Second, being in the position of needing help: again, Christ puts us in the place of the Jew in the ditch. Every peasant was probably aware of the threat of highway robbers, and every peasant is familiar with injuries borne of honest work. Every peasant can relate to needing help. When the answer is that the neighbor is “He that shewed mercy to him”, every peasant probably first thought about all the people that have helped them—how many actual neighbors do they have? The second thought is probably about how many people have they helped? In other words: Who is my neighbor? To whom am I a neighbor? These are good questions for all of us to contemplate. Christ is trying to jump-start a cycle of kindness, and these are just the thoughts that we ought to have, in order to participate.
A Challenge
I found a list of parables at this link, here. Forget everything you know about your faith, and try to imagine yourself as a peasant, hearing these parables told for the first time.
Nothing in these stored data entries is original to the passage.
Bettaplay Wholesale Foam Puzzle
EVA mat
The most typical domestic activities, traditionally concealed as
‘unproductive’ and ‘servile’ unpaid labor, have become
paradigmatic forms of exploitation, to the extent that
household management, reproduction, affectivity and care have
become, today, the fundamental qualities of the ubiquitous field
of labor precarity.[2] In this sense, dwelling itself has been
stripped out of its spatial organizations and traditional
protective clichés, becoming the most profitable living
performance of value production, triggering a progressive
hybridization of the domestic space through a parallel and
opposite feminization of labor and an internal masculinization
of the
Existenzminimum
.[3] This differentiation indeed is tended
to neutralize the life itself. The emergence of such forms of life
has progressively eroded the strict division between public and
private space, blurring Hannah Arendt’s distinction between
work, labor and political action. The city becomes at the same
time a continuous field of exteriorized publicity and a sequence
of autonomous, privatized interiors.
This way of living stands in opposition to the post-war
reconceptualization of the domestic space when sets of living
Look at the context, what was Christ doing, who was He speaking to? What lessons ought we get from it? Find a parable I have not described here and let me know in the comments what you get from it. Thinking of Parables as a kind of “Gospel for Peasants” opened a whole new way of thinking about scripture for me, and I hope it does the same for you.
Thank you, as always, for reading, I hope this has been fruitful. I look forward to sharing more with you next month! God bless!